The basic equation definining the lect killing vectors is 
$ K_A^L g = \sigma_A g$ (for the right action $K_A^R g = g \sigma_A$, I'll skip from now the superscript understanding it is a left action).
$K_A$ is a differential operator:
$K_A = K_A^{\phi} \frac{\partial}{\partial \phi} +K_A^{\theta} \frac{\partial}{\partial \theta} +K_A^{\psi} \frac{\partial}{\partial \psi}$
For convenience we shall call $x^1 = \phi$, $x^2 = \theta$, $x^3 = \psi$, 
So our task is to compute $K_A^j$
In order to do that,we remember that Maurer-Cartan one form $g^{-1} dg$ is a Lie algebra valued one form, i.e., 
$m = g^{-1} dg = i a_j^A \sigma_A dx^j$ (With summation convention)
Thus, the first task to be done is to explicitely compute the coefficients  $ a_j^A$, this is done by computing the derivatives in the given parameterization.

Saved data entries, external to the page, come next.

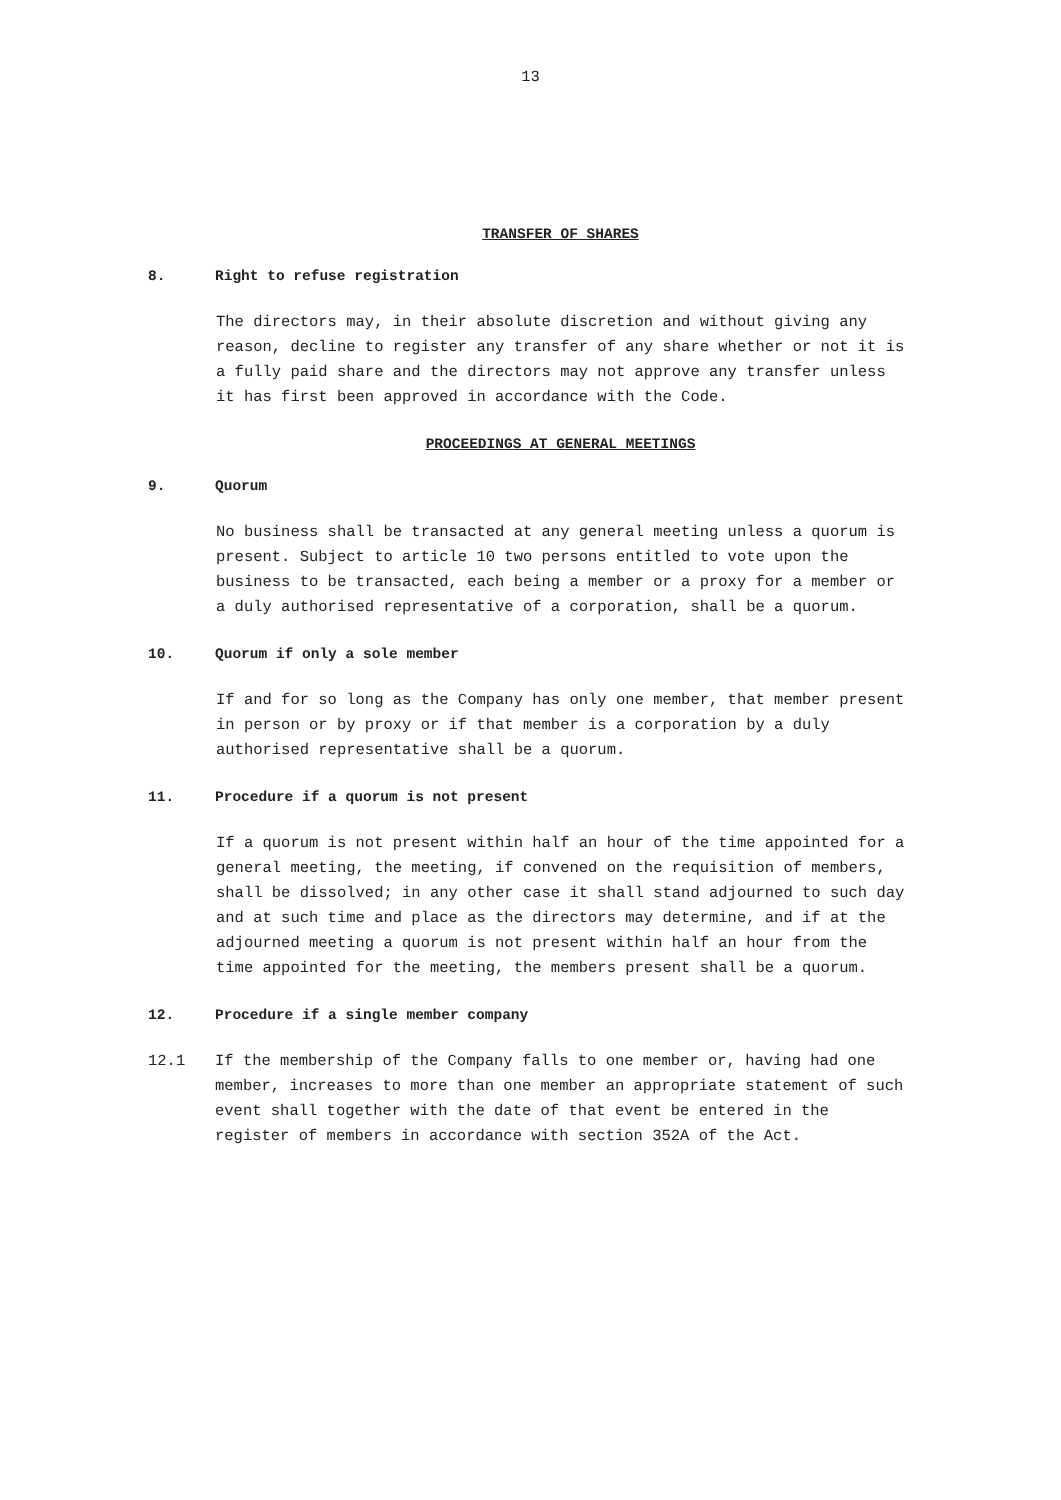13
TRANSFER OF SHARES
8. Right to refuse registration
The directors may, in their absolute discretion and without giving any reason, decline to register any transfer of any share whether or not it is a fully paid share and the directors may not approve any transfer unless it has first been approved in accordance with the Code.
PROCEEDINGS AT GENERAL MEETINGS
9. Quorum
No business shall be transacted at any general meeting unless a quorum is present. Subject to article 10 two persons entitled to vote upon the business to be transacted, each being a member or a proxy for a member or a duly authorised representative of a corporation, shall be a quorum.
10. Quorum if only a sole member
If and for so long as the Company has only one member, that member present in person or by proxy or if that member is a corporation by a duly authorised representative shall be a quorum.
11. Procedure if a quorum is not present
If a quorum is not present within half an hour of the time appointed for a general meeting, the meeting, if convened on the requisition of members, shall be dissolved; in any other case it shall stand adjourned to such day and at such time and place as the directors may determine, and if at the adjourned meeting a quorum is not present within half an hour from the time appointed for the meeting, the members present shall be a quorum.
12. Procedure if a single member company
12.1 If the membership of the Company falls to one member or, having had one member, increases to more than one member an appropriate statement of such event shall together with the date of that event be entered in the register of members in accordance with section 352A of the Act.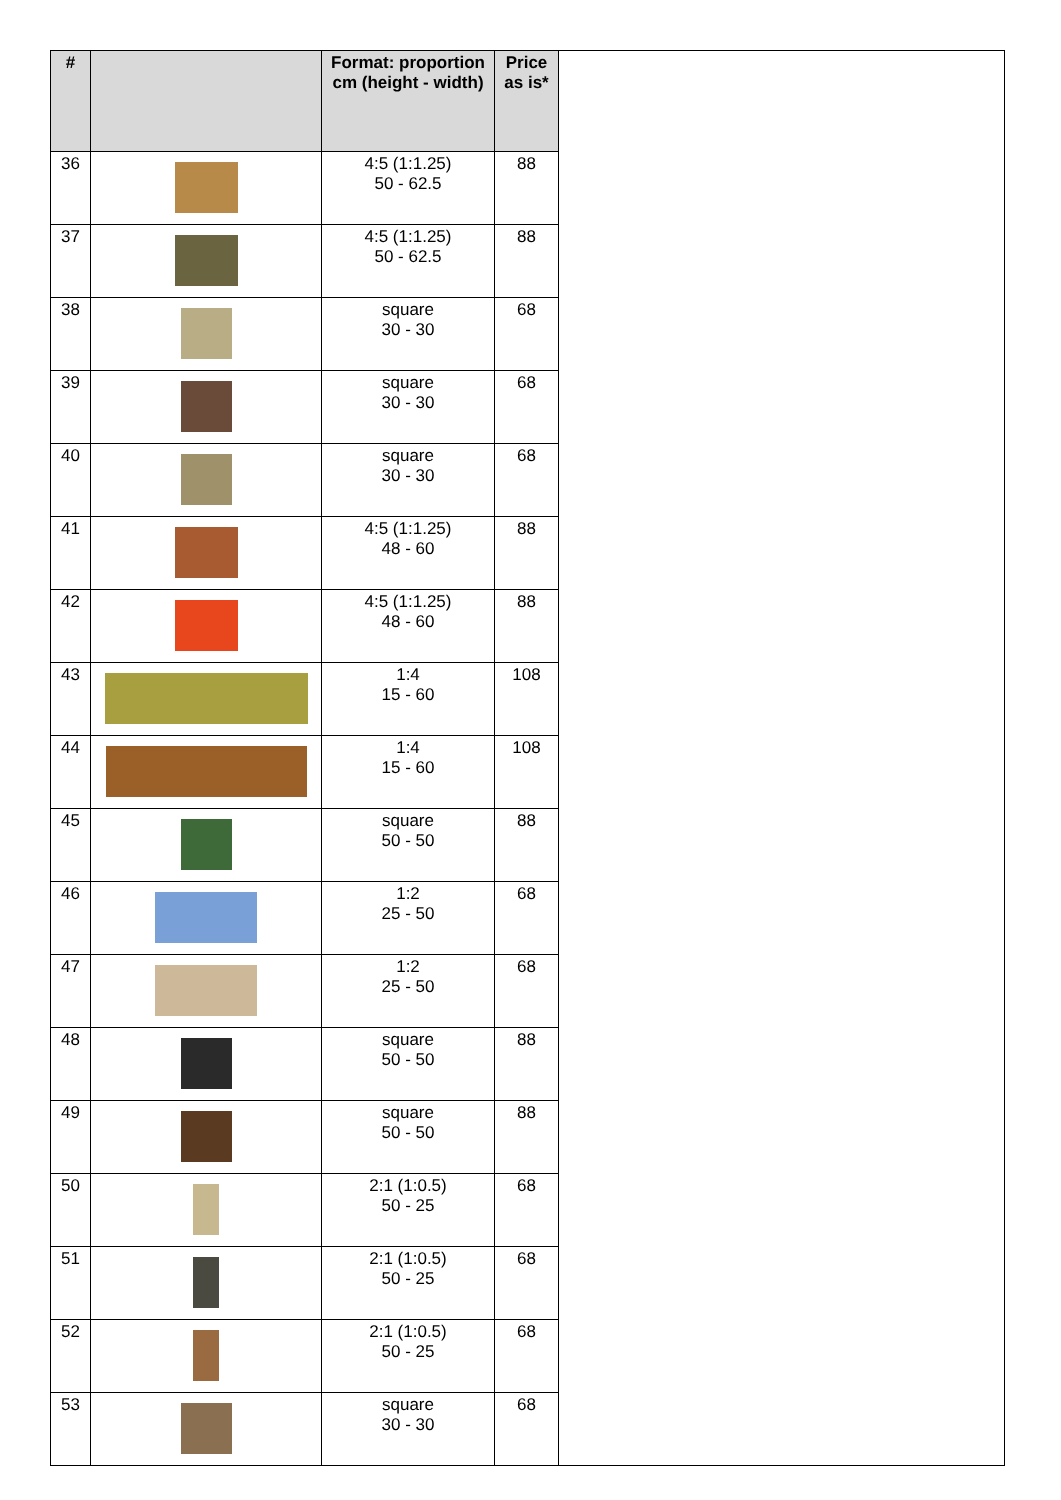| # | | Format: proportion cm (height - width) | Price as is* | |
| 36 | | 4:5 (1:1.25) 50 - 62.5 | 88 | |
| 37 | | 4:5 (1:1.25) 50 - 62.5 | 88 | |
| 38 | | square 30 - 30 | 68 | |
| 39 | | square 30 - 30 | 68 | |
| 40 | | square 30 - 30 | 68 | |
| 41 | | 4:5 (1:1.25) 48 - 60 | 88 | |
| 42 | | 4:5 (1:1.25) 48 - 60 | 88 | |
| 43 | | 1:4 15 - 60 | 108 | |
| 44 | | 1:4 15 - 60 | 108 | |
| 45 | | square 50 - 50 | 88 | |
| 46 | | 1:2 25 - 50 | 68 | |
| 47 | | 1:2 25 - 50 | 68 | |
| 48 | | square 50 - 50 | 88 | |
| 49 | | square 50 - 50 | 88 | |
| 50 | | 2:1 (1:0.5) 50 - 25 | 68 | |
| 51 | | 2:1 (1:0.5) 50 - 25 | 68 | |
| 52 | | 2:1 (1:0.5) 50 - 25 | 68 | |
| 53 | | square 30 - 30 | 68 | |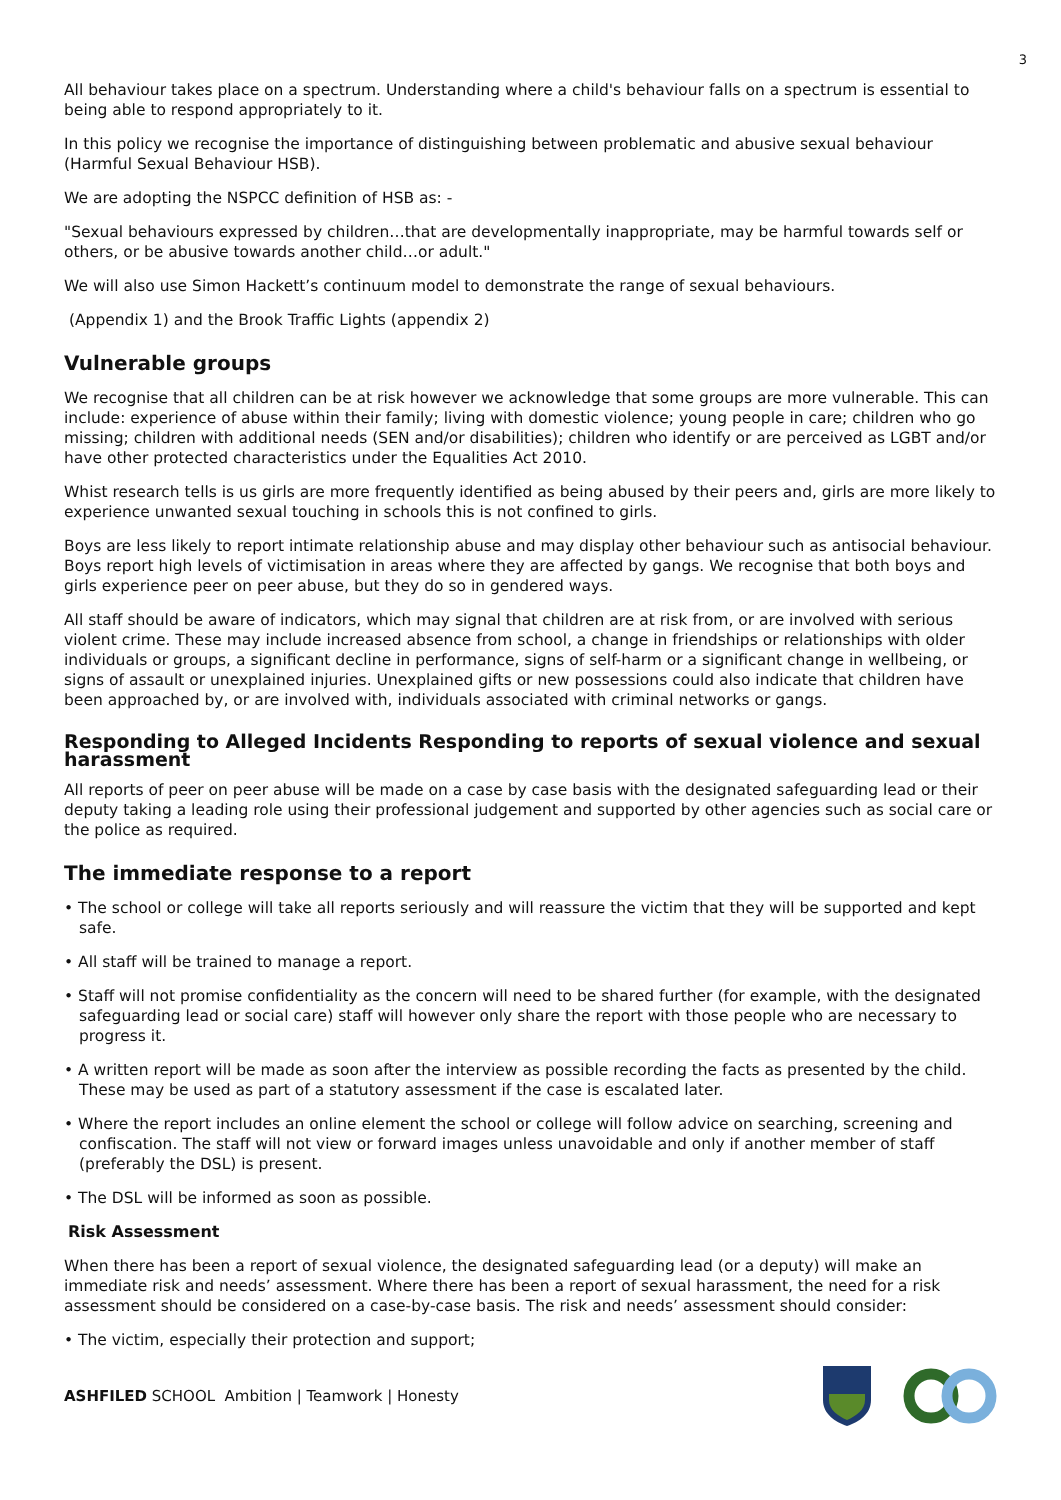3
All behaviour takes place on a spectrum. Understanding where a child's behaviour falls on a spectrum is essential to being able to respond appropriately to it.
In this policy we recognise the importance of distinguishing between problematic and abusive sexual behaviour (Harmful Sexual Behaviour HSB).
We are adopting the NSPCC definition of HSB as: -
"Sexual behaviours expressed by children…that are developmentally inappropriate, may be harmful towards self or others, or be abusive towards another child…or adult."
We will also use Simon Hackett’s continuum model to demonstrate the range of sexual behaviours.
(Appendix 1) and the Brook Traffic Lights (appendix 2)
Vulnerable groups
We recognise that all children can be at risk however we acknowledge that some groups are more vulnerable. This can include: experience of abuse within their family; living with domestic violence; young people in care; children who go missing; children with additional needs (SEN and/or disabilities); children who identify or are perceived as LGBT and/or have other protected characteristics under the Equalities Act 2010.
Whist research tells is us girls are more frequently identified as being abused by their peers and, girls are more likely to experience unwanted sexual touching in schools this is not confined to girls.
Boys are less likely to report intimate relationship abuse and may display other behaviour such as antisocial behaviour. Boys report high levels of victimisation in areas where they are affected by gangs. We recognise that both boys and girls experience peer on peer abuse, but they do so in gendered ways.
All staff should be aware of indicators, which may signal that children are at risk from, or are involved with serious violent crime. These may include increased absence from school, a change in friendships or relationships with older individuals or groups, a significant decline in performance, signs of self-harm or a significant change in wellbeing, or signs of assault or unexplained injuries. Unexplained gifts or new possessions could also indicate that children have been approached by, or are involved with, individuals associated with criminal networks or gangs.
Responding to Alleged Incidents Responding to reports of sexual violence and sexual harassment
All reports of peer on peer abuse will be made on a case by case basis with the designated safeguarding lead or their deputy taking a leading role using their professional judgement and supported by other agencies such as social care or the police as required.
The immediate response to a report
• The school or college will take all reports seriously and will reassure the victim that they will be supported and kept safe.
• All staff will be trained to manage a report.
• Staff will not promise confidentiality as the concern will need to be shared further (for example, with the designated safeguarding lead or social care) staff will however only share the report with those people who are necessary to progress it.
• A written report will be made as soon after the interview as possible recording the facts as presented by the child. These may be used as part of a statutory assessment if the case is escalated later.
• Where the report includes an online element the school or college will follow advice on searching, screening and confiscation. The staff will not view or forward images unless unavoidable and only if another member of staff (preferably the DSL) is present.
• The DSL will be informed as soon as possible.
Risk Assessment
When there has been a report of sexual violence, the designated safeguarding lead (or a deputy) will make an immediate risk and needs’ assessment. Where there has been a report of sexual harassment, the need for a risk assessment should be considered on a case-by-case basis. The risk and needs’ assessment should consider:
• The victim, especially their protection and support;
ASHFILED SCHOOL Ambition | Teamwork | Honesty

If  we contract this form with a killing vector, we obtain:
$<K_A, m> = i K_A^j a_j^B \sigma_B = g^{-1} K_A g =g^{-1} \sigma_A g$
Using the orthogonality relations
$tr(\sigma_A \sigma_B) = \delta_{AB}$
We obtain:
$K_A^j a_j^B = tr(\sigma_B g^{-1} \sigma_A g)$
Thus by solving this system of linear equations or equivalently, inverting the matrix A we get the formula for the Killing vectors components:
$K_A^j  = (a^{-1})_B^j tr(\sigma_B g^{-1} \sigma_A g)$
in summary, one needs to compute the coefficient matrix of the Maurer-Cartan form and invert it and to compute the traces required by the last equation, then compute the Killing vector components by matrix multiplication.